Return every line of the records below with no changes at all, keeping the original order.

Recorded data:

'''

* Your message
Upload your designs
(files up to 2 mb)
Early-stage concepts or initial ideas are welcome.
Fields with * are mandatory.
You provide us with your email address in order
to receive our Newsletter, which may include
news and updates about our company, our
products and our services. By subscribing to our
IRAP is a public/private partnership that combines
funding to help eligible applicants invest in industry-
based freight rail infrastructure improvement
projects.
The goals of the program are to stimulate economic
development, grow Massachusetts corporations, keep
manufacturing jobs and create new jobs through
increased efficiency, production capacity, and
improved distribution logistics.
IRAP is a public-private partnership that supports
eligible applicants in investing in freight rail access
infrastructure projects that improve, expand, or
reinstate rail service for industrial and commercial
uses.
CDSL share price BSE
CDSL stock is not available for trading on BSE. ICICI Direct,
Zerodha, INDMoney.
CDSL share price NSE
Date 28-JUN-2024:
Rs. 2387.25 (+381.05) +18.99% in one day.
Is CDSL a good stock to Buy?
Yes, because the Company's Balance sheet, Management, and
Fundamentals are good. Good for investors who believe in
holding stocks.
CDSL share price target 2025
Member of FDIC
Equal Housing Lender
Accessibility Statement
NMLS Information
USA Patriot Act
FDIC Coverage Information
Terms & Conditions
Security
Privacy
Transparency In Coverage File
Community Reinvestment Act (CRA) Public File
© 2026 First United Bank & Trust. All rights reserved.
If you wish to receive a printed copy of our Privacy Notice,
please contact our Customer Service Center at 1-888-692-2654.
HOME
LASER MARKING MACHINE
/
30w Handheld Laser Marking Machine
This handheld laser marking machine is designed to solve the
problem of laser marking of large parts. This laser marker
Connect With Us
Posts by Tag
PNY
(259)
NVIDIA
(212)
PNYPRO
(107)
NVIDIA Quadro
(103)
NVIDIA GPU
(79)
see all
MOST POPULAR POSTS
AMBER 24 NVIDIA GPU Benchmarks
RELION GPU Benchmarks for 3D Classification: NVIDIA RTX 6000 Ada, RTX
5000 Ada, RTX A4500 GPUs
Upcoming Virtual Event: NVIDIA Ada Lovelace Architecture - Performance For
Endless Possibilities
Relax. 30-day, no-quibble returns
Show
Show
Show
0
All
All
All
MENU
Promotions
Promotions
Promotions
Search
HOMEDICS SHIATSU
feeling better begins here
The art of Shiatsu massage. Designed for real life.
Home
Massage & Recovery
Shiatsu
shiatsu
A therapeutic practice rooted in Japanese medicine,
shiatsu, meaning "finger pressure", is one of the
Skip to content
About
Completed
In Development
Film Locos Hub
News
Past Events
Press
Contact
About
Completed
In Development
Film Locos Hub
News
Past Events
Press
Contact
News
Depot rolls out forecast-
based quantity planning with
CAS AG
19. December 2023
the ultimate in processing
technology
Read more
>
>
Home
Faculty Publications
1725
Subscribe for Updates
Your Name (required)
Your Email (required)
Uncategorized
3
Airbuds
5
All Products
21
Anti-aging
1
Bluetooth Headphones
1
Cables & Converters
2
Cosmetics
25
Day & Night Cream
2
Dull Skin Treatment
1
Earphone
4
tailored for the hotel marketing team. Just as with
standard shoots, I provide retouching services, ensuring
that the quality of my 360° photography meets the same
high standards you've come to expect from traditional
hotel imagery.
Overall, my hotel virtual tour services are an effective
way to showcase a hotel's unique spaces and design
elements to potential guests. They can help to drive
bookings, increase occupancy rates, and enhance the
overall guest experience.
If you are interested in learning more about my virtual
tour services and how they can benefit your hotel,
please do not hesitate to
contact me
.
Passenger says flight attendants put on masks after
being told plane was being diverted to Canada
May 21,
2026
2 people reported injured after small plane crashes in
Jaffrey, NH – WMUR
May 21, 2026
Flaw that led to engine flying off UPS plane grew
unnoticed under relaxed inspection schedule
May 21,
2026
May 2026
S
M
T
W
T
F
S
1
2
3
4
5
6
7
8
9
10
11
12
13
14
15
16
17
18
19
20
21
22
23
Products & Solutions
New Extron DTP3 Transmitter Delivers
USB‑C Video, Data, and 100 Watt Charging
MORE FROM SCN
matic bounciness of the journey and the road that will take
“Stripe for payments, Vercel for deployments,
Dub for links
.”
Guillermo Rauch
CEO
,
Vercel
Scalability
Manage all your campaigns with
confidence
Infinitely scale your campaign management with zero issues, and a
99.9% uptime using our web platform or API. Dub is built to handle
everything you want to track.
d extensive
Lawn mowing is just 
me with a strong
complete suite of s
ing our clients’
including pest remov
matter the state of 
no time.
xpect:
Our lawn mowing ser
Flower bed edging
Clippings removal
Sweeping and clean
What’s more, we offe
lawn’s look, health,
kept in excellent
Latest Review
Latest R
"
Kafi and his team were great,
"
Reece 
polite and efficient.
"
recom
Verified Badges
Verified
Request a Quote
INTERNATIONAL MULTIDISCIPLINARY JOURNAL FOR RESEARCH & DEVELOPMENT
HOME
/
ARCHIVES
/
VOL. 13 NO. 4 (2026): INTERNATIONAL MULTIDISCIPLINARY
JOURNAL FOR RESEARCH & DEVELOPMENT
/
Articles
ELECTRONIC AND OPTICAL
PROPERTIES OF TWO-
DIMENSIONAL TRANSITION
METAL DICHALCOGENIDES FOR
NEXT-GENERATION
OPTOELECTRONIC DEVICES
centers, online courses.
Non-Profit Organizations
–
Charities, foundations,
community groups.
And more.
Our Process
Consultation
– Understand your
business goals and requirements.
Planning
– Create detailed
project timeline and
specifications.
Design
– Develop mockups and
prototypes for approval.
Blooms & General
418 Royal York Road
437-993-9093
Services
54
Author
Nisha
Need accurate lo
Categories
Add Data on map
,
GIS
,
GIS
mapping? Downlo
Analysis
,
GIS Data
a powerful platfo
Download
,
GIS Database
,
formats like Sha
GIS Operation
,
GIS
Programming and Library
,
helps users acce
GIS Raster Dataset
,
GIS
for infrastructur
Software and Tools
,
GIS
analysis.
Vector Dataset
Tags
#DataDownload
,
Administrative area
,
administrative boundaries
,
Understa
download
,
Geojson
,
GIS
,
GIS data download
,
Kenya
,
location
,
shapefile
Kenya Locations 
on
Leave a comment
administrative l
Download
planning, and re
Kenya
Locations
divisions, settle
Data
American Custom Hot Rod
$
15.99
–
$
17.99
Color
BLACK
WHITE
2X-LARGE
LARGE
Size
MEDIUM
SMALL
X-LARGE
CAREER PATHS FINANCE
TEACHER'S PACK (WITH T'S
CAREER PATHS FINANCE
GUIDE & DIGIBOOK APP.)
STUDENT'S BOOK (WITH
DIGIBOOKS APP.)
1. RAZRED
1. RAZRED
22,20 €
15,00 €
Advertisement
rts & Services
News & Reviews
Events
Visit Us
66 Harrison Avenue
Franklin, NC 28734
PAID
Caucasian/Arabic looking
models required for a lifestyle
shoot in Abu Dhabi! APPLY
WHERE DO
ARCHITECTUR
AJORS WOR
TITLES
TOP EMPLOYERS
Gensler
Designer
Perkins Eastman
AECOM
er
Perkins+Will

'''

#### Solution for this problem:
* Your message
Upload your designs
(files up to 2 mb)
Early-stage concepts or initial ideas are welcome.
Fields with * are mandatory.
You provide us with your email address in order
to receive our Newsletter, which may include
news and updates about our company, our
products and our services. By subscribing to our
IRAP is a public/private partnership that combines
funding to help eligible applicants invest in industry-
based freight rail infrastructure improvement
projects.
The goals of the program are to stimulate economic
development, grow Massachusetts corporations, keep
manufacturing jobs and create new jobs through
increased efficiency, production capacity, and
improved distribution logistics.
IRAP is a public-private partnership that supports
eligible applicants in investing in freight rail access
infrastructure projects that improve, expand, or
reinstate rail service for industrial and commercial
uses.
CDSL share price BSE
CDSL stock is not available for trading on BSE. ICICI Direct,
Zerodha, INDMoney.
CDSL share price NSE
Date 28-JUN-2024:
Rs. 2387.25 (+381.05) +18.99% in one day.
Is CDSL a good stock to Buy?
Yes, because the Company's Balance sheet, Management, and
Fundamentals are good. Good for investors who believe in
holding stocks.
CDSL share price target 2025
Member of FDIC
Equal Housing Lender
Accessibility Statement
NMLS Information
USA Patriot Act
FDIC Coverage Information
Terms & Conditions
Security
Privacy
Transparency In Coverage File
Community Reinvestment Act (CRA) Public File
© 2026 First United Bank & Trust. All rights reserved.
If you wish to receive a printed copy of our Privacy Notice,
please contact our Customer Service Center at 1-888-692-2654.
HOME
LASER MARKING MACHINE
/
30w Handheld Laser Marking Machine
This handheld laser marking machine is designed to solve the
problem of laser marking of large parts. This laser marker
Connect With Us
Posts by Tag
PNY
(259)
NVIDIA
(212)
PNYPRO
(107)
NVIDIA Quadro
(103)
NVIDIA GPU
(79)
see all
MOST POPULAR POSTS
AMBER 24 NVIDIA GPU Benchmarks
RELION GPU Benchmarks for 3D Classification: NVIDIA RTX 6000 Ada, RTX
5000 Ada, RTX A4500 GPUs
Upcoming Virtual Event: NVIDIA Ada Lovelace Architecture - Performance For
Endless Possibilities
Relax. 30-day, no-quibble returns
Show
Show
Show
0
All
All
All
MENU
Promotions
Promotions
Promotions
Search
HOMEDICS SHIATSU
feeling better begins here
The art of Shiatsu massage. Designed for real life.
Home
Massage & Recovery
Shiatsu
shiatsu
A therapeutic practice rooted in Japanese medicine,
shiatsu, meaning "finger pressure", is one of the
Skip to content
About
Completed
In Development
Film Locos Hub
News
Past Events
Press
Contact
About
Completed
In Development
Film Locos Hub
News
Past Events
Press
Contact
News
Depot rolls out forecast-
based quantity planning with
CAS AG
19. December 2023
the ultimate in processing
technology
Read more
>
>
Home
Faculty Publications
1725
Subscribe for Updates
Your Name (required)
Your Email (required)
Uncategorized
3
Airbuds
5
All Products
21
Anti-aging
1
Bluetooth Headphones
1
Cables & Converters
2
Cosmetics
25
Day & Night Cream
2
Dull Skin Treatment
1
Earphone
4
tailored for the hotel marketing team. Just as with
standard shoots, I provide retouching services, ensuring
that the quality of my 360° photography meets the same
high standards you've come to expect from traditional
hotel imagery.
Overall, my hotel virtual tour services are an effective
way to showcase a hotel's unique spaces and design
elements to potential guests. They can help to drive
bookings, increase occupancy rates, and enhance the
overall guest experience.
If you are interested in learning more about my virtual
tour services and how they can benefit your hotel,
please do not hesitate to
contact me
.
Passenger says flight attendants put on masks after
being told plane was being diverted to Canada
May 21,
2026
2 people reported injured after small plane crashes in
Jaffrey, NH – WMUR
May 21, 2026
Flaw that led to engine flying off UPS plane grew
unnoticed under relaxed inspection schedule
May 21,
2026
May 2026
S
M
T
W
T
F
S
1
2
3
4
5
6
7
8
9
10
11
12
13
14
15
16
17
18
19
20
21
22
23
Products & Solutions
New Extron DTP3 Transmitter Delivers
USB‑C Video, Data, and 100 Watt Charging
MORE FROM SCN
matic bounciness of the journey and the road that will take
“Stripe for payments, Vercel for deployments,
Dub for links
.”
Guillermo Rauch
CEO
,
Vercel
Scalability
Manage all your campaigns with
confidence
Infinitely scale your campaign management with zero issues, and a
99.9% uptime using our web platform or API. Dub is built to handle
everything you want to track.
d extensive
Lawn mowing is just 
me with a strong
complete suite of s
ing our clients’
including pest remov
matter the state of 
no time.
xpect:
Our lawn mowing ser
Flower bed edging
Clippings removal
Sweeping and clean
What’s more, we offe
lawn’s look, health,
kept in excellent
Latest Review
Latest R
"
Kafi and his team were great,
"
Reece 
polite and efficient.
"
recom
Verified Badges
Verified
Request a Quote
INTERNATIONAL MULTIDISCIPLINARY JOURNAL FOR RESEARCH & DEVELOPMENT
HOME
/
ARCHIVES
/
VOL. 13 NO. 4 (2026): INTERNATIONAL MULTIDISCIPLINARY
JOURNAL FOR RESEARCH & DEVELOPMENT
/
Articles
ELECTRONIC AND OPTICAL
PROPERTIES OF TWO-
DIMENSIONAL TRANSITION
METAL DICHALCOGENIDES FOR
NEXT-GENERATION
OPTOELECTRONIC DEVICES
centers, online courses.
Non-Profit Organizations
–
Charities, foundations,
community groups.
And more.
Our Process
Consultation
– Understand your
business goals and requirements.
Planning
– Create detailed
project timeline and
specifications.
Design
– Develop mockups and
prototypes for approval.
Blooms & General
418 Royal York Road
437-993-9093
Services
54
Author
Nisha
Need accurate lo
Categories
Add Data on map
,
GIS
,
GIS
mapping? Downlo
Analysis
,
GIS Data
a powerful platfo
Download
,
GIS Database
,
formats like Sha
GIS Operation
,
GIS
Programming and Library
,
helps users acce
GIS Raster Dataset
,
GIS
for infrastructur
Software and Tools
,
GIS
analysis.
Vector Dataset
Tags
#DataDownload
,
Administrative area
,
administrative boundaries
,
Understa
download
,
Geojson
,
GIS
,
GIS data download
,
Kenya
,
location
,
shapefile
Kenya Locations 
on
Leave a comment
administrative l
Download
planning, and re
Kenya
Locations
divisions, settle
Data
American Custom Hot Rod
$
15.99
–
$
17.99
Color
BLACK
WHITE
2X-LARGE
LARGE
Size
MEDIUM
SMALL
X-LARGE
CAREER PATHS FINANCE
TEACHER'S PACK (WITH T'S
CAREER PATHS FINANCE
GUIDE & DIGIBOOK APP.)
STUDENT'S BOOK (WITH
DIGIBOOKS APP.)
1. RAZRED
1. RAZRED
22,20 €
15,00 €
Advertisement
rts & Services
News & Reviews
Events
Visit Us
66 Harrison Avenue
Franklin, NC 28734
PAID
Caucasian/Arabic looking
models required for a lifestyle
shoot in Abu Dhabi! APPLY
WHERE DO
ARCHITECTUR
AJORS WOR
TITLES
TOP EMPLOYERS
Gensler
Designer
Perkins Eastman
AECOM
er
Perkins+Will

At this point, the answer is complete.